Minister favours close aide for top job overseeing shake-up within system

Eilish O'Regan Health Correspondent

HEALTH Minister James Reilly is expected to appoint one of his key executives to the new post of director general in the Health Service Executive (HSE), it was learned yesterday.

Tony O'Brien, who is currently head of the Special Delivery Unit in the Department of Health, and a close confidante of the minister, is the favourite for the post.

Dr Reilly, who outlined the new legislation which is due to be passed later this year underpinning the shake-up of the top tier of the HSE, has reserved the right to pick the candidate for the post of director general.

The changes will see the abolition of the HSE board and the post of chief executive as well as the existing 10 directors.

They will be replaced by a director general and six newly created director positions.

Dr Reilly's preference for having a close aide in the top job, for which there is still no salary figure, came after confirmation by chief executive Cathal Magee that he will step down.

◇ ◇ ◇ ◇ ◇ ◇ ◇

→ **ACTIVITY**
According to the HSE article, what will replace the HSE board, the post of chief executive and the existing 10 directors? The data has no connection to the HSE article above.

[Stored data entries]
◇ ◇ ◇ ◇ ◇ ◇ ◇

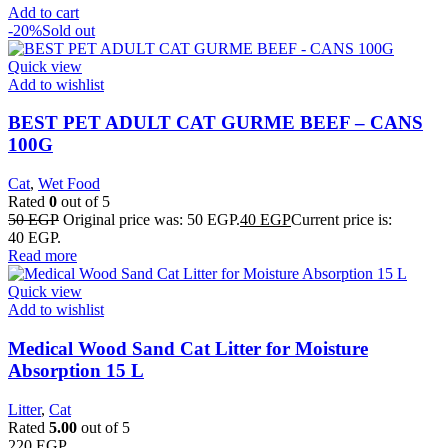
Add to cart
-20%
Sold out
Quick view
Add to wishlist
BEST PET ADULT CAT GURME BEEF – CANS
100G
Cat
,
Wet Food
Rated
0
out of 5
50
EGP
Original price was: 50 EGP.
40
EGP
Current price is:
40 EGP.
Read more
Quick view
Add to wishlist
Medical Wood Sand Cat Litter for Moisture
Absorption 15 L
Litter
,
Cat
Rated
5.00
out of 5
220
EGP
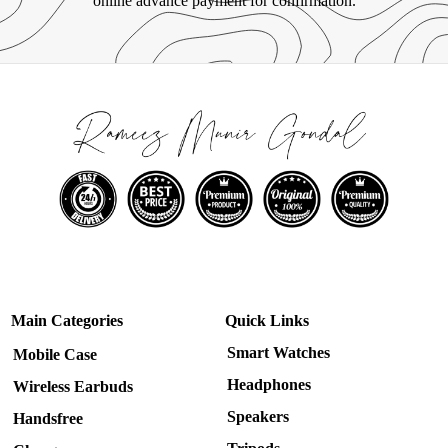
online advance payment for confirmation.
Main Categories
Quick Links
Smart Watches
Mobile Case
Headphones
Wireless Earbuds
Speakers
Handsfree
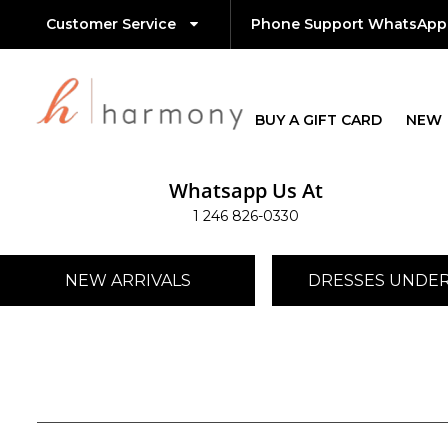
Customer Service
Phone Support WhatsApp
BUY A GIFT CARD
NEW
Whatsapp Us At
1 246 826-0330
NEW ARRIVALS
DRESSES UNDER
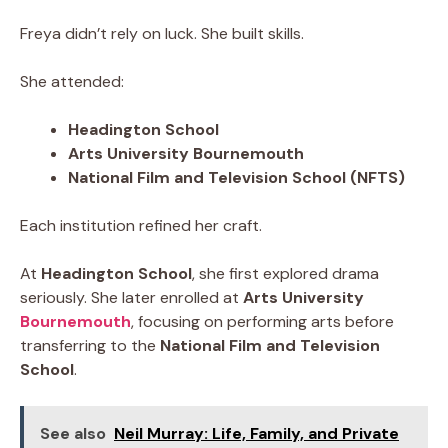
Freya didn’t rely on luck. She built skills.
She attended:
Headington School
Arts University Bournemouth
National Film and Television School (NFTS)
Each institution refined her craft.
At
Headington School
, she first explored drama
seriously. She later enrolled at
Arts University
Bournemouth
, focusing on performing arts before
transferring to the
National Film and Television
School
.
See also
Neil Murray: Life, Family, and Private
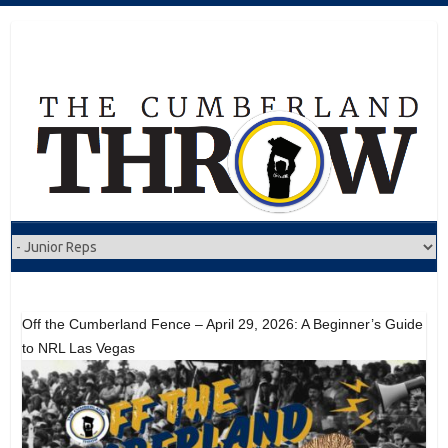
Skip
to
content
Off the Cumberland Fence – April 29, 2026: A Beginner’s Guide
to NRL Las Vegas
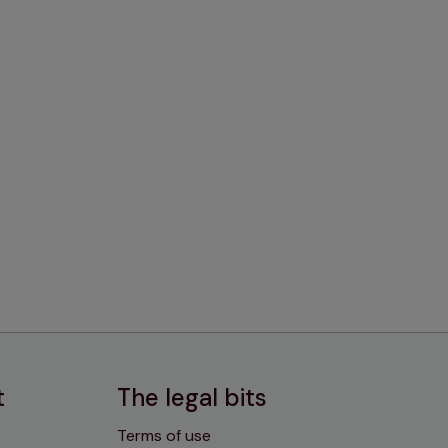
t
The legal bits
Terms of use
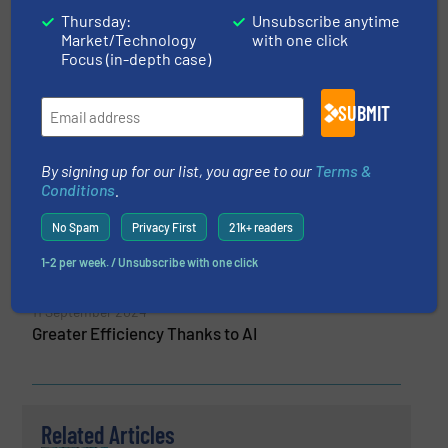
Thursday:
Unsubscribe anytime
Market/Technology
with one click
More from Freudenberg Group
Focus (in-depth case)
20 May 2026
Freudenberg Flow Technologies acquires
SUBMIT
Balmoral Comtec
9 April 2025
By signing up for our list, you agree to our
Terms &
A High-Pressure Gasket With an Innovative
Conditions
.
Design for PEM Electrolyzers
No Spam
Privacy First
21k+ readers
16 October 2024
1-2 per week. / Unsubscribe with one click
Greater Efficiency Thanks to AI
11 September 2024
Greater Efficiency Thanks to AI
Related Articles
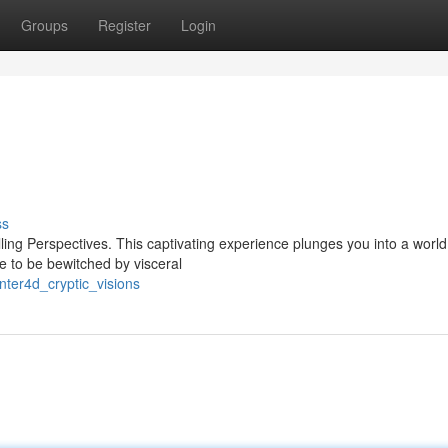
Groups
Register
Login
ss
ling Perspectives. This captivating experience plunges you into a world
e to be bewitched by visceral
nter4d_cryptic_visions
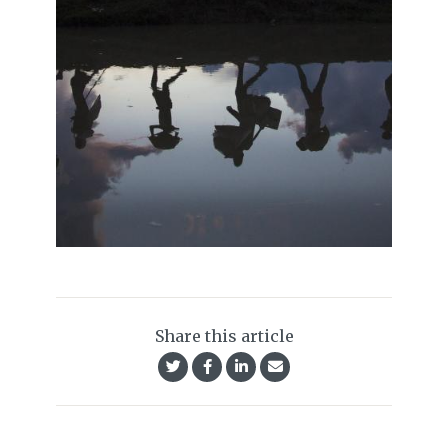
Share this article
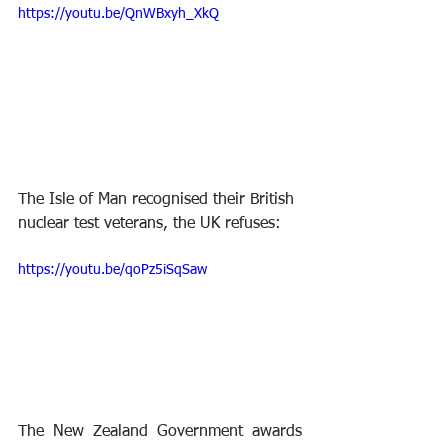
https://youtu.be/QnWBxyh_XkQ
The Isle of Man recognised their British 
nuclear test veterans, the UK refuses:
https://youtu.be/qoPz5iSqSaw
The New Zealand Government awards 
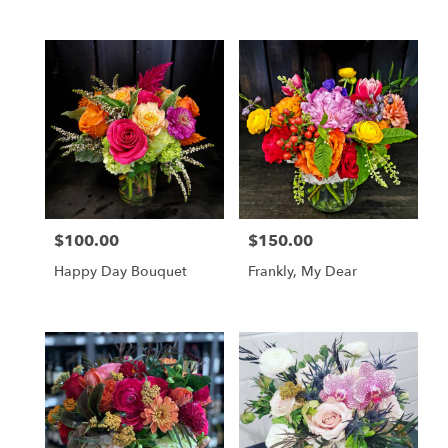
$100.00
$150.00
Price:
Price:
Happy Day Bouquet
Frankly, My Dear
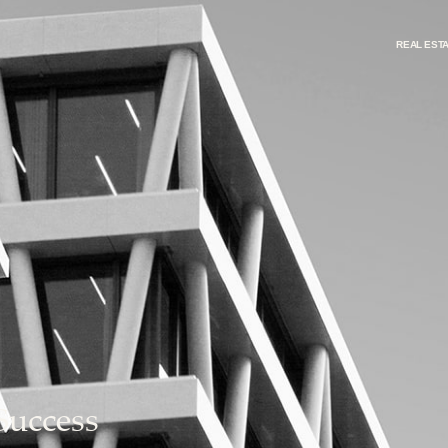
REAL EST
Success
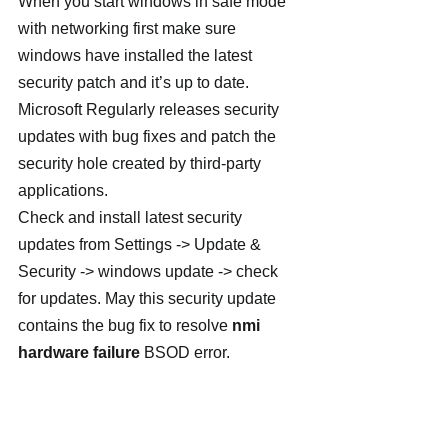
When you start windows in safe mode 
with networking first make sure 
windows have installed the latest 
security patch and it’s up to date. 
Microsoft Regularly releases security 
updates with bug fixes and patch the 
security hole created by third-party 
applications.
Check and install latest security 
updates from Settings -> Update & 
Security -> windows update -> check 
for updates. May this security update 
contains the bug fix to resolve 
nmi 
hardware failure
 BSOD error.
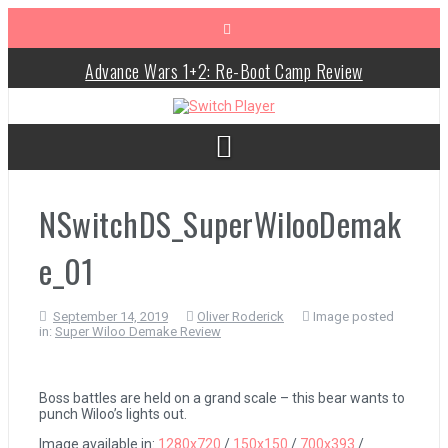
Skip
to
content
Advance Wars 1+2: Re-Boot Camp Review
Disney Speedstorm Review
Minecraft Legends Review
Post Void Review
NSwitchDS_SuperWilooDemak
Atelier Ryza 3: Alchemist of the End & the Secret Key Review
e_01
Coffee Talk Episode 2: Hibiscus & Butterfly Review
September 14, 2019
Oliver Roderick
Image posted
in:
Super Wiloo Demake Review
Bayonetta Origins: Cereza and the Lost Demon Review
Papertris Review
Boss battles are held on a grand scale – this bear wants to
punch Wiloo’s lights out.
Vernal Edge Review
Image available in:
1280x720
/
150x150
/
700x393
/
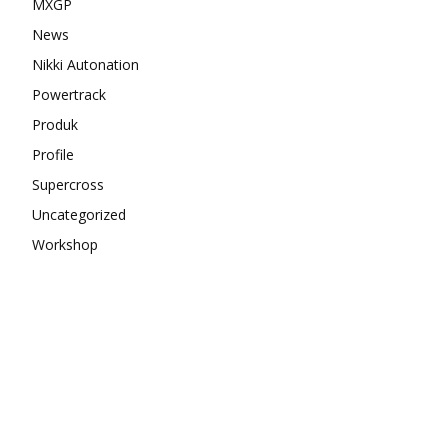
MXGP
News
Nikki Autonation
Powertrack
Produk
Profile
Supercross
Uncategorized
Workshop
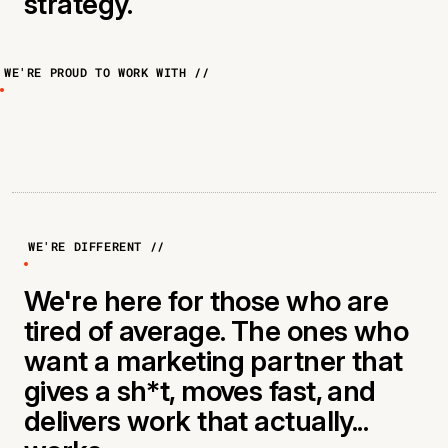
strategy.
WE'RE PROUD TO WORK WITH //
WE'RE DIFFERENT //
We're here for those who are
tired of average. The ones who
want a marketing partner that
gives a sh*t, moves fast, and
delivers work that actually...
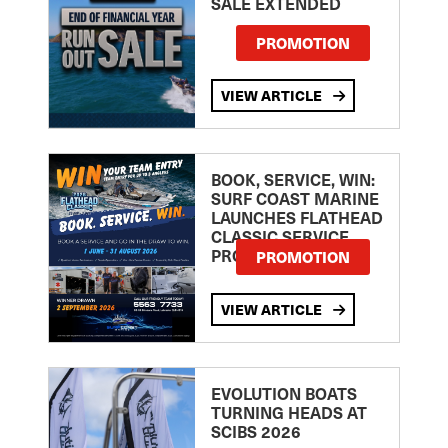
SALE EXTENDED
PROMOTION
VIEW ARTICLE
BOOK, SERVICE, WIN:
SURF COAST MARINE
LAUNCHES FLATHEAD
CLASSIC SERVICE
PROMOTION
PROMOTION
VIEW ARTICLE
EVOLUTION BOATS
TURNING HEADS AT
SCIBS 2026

◇ ◇ ◇ ◇ ◇ ◇ ◇

→ **PROBLEM SOLUTION**
A director general and six newly created director positions.